Open Access and NASA Astrophysics Data
Michael J. Kurtz (ADS Project Scientist)
16 Mar 2016
NASA Astrophysics is, and has always been, a leader in providing open access to scientific data. With small exceptions, all data from NASA missions are publically available. Indeed NASA has also been the leader in creating systems to make the access of these data easy and useful.
The first requirement for providing access to data is that the data be kept. Historically in astronomy large data collections, such as the Harvard College Observatory Plate Collection (500,000 glass photographic plates), are very rare. Observational data, whether in the form of lab books, photographs, computer tapes, or electronic files, have traditionally been viewed as being the personal property of the observer.
NASA changed this paradigm by deciding that data taken with NASA instruments is the property of NASA. To implement this policy NASA has created an infrastructure devoted to maintaining, preserving, and providing access to the highest quality archival data, beginning with the founding of the National Space Science Data Center (NSSDC) in 1966.
The philosophy of open access to data was fully ingrained in the NASA community by the time of the launch of the Einstein X-Ray Observatory in 1979. In announcing that they would relinquish all proprietary rights to the data, Giacconi et al (1979) stated “We are convinced that participation by a broad segment of the astronomical community in the utilization of this facility will substantially enhance the scientific benefits of this mission.”
At the beginning of the 1980s NASA established three wavelength specific data centers, at CfA/SAO (X-ray), Caltech/IPAC (infrared) and JHU/STScI (UV, optical). These projects have been spectacularly successful, and they now house data from Chandra, Spitzer and HST. Also at this time the SIMBAD database was born at the CDS in Strasbourg.
In 1987 NASA sponsored a series of workshops to chart the future path for NASA astrophysics data, the Astrophysics Data System Study. The report of this study (of which The Squibb Report is a summary) is a remarkably prescient document: it lays out in some detail the requirements for the networked astronomy information system we have today.
While the network system NASA built in the early 90s was eventually replaced by the World Wide Web, the new infrastructure created persists to this day. The collaboration between NASA and the CDS, the creation of NED, HEASARC, and the ADS all occurred at this time. All these organizations exist today, and together with the three great NASA data centers, and with international partners at the CDS, CADC, ESO and ESA, form the core of our modern interconnected and interoperable open astronomical data environment.

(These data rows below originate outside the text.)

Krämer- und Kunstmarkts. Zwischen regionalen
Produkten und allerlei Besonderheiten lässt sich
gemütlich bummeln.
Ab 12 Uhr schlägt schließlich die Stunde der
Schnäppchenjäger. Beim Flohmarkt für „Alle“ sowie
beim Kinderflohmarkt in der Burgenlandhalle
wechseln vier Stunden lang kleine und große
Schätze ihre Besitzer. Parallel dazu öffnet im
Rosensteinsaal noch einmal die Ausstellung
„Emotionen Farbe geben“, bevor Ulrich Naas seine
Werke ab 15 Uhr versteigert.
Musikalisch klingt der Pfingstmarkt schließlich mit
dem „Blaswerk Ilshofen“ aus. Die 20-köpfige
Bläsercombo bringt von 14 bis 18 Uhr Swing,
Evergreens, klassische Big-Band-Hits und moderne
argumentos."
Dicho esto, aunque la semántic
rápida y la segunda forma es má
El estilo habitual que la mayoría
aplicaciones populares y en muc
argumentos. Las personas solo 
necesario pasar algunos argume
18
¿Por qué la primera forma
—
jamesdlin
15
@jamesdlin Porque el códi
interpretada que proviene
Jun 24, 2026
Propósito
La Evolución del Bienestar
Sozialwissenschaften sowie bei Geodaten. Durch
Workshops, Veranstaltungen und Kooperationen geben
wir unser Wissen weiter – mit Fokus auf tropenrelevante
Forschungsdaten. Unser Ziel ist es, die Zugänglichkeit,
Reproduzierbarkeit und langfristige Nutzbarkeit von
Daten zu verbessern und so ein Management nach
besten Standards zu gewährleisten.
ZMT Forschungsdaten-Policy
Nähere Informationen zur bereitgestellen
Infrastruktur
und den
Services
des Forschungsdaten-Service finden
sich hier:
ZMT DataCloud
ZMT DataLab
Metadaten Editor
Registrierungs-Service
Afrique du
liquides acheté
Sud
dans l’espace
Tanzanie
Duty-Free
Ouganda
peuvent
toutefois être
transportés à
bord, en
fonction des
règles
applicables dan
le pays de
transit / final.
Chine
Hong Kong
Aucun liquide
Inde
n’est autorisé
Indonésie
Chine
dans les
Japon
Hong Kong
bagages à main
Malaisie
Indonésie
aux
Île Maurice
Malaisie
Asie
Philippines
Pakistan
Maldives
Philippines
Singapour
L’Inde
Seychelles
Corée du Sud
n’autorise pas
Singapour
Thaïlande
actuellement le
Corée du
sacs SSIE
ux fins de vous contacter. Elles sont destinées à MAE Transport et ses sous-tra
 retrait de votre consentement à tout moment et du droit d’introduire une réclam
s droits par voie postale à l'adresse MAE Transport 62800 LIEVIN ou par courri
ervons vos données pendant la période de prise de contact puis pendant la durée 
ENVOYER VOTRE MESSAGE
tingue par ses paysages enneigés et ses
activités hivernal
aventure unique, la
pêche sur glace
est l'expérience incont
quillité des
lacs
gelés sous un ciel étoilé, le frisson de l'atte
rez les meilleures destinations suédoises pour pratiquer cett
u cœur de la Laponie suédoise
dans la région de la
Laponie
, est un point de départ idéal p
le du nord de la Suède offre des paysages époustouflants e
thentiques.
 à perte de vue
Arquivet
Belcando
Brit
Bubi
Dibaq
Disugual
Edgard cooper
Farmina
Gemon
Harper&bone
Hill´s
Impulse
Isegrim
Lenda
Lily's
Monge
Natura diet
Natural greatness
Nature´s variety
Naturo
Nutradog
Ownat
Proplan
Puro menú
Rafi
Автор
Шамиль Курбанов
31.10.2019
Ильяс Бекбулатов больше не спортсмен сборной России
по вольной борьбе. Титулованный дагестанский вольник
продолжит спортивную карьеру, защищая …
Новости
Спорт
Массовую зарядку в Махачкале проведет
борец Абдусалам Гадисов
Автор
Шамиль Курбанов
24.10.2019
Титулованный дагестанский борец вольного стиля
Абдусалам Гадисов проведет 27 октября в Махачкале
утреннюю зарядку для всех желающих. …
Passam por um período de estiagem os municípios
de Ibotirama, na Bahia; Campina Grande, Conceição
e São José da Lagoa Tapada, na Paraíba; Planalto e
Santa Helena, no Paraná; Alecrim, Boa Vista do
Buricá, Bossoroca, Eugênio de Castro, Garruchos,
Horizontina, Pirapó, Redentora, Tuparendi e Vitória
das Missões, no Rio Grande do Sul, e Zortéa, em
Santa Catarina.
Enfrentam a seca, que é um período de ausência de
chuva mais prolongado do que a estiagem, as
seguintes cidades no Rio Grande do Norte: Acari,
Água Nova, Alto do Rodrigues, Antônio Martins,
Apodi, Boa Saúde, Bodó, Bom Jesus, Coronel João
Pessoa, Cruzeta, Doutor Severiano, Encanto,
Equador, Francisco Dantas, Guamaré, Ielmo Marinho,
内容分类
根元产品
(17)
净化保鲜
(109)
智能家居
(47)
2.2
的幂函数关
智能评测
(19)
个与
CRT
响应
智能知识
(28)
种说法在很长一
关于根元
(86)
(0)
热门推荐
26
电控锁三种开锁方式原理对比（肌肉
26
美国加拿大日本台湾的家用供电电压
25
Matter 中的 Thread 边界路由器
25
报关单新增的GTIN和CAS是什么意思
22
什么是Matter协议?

NASA’s preeminence in astrophysics archiving has been often noted. The (U.S.) National Research Council in 2007 published the report “Portals to the Universe” describing this system; recently the Astronomy & Astrophysics Decadal Survey recommended “… NASA currently supports widely used curated data archives, and similar data curation models could be adopted by NSF and DOE.”
While most use of the ADS today centers mainly on bibliographic information, the ADS has been designed from its very conception to provide links between the literature and the data. Today the ADS has about half a million links to external data sources, from more than 300,000 different papers. It is important to note that while the ADS provides access to these data, the data and links themselves are curated by the organizations which host them, and require a very substantial effort to create and maintain.
The indexing of data links provides in ADS provides a lightweight but effective data discovery mechanism through its search capabilities. As an example of the power of the combined system, one can make a combined query to the ADS, SIMBAD and NED to find the 263 papers which have links to data on the x-ray emitting cluster of galaxies Abell 754. Links to datasets from these papers to Chandra, XMM, HST, ROSAT, BeppoSAX, EGRET, Fermi, Einstein, VLT, Suzaku are provided with this bibliography, as are additional datasets stored in Vizier or at the HEASARC.
A detailed description of the ADS’ plans and efforts on data linking was written for the decadal survey. A more recent update on the indexing of this content was recently published.
Tho’ much has been accomplished, much remains to be done. Aside from ESO and the huge surveys (SDSS, UKIDSS), few ground based observatories have developed systems to effectively store, curate, and share their data. We hope to see this change in the coming years.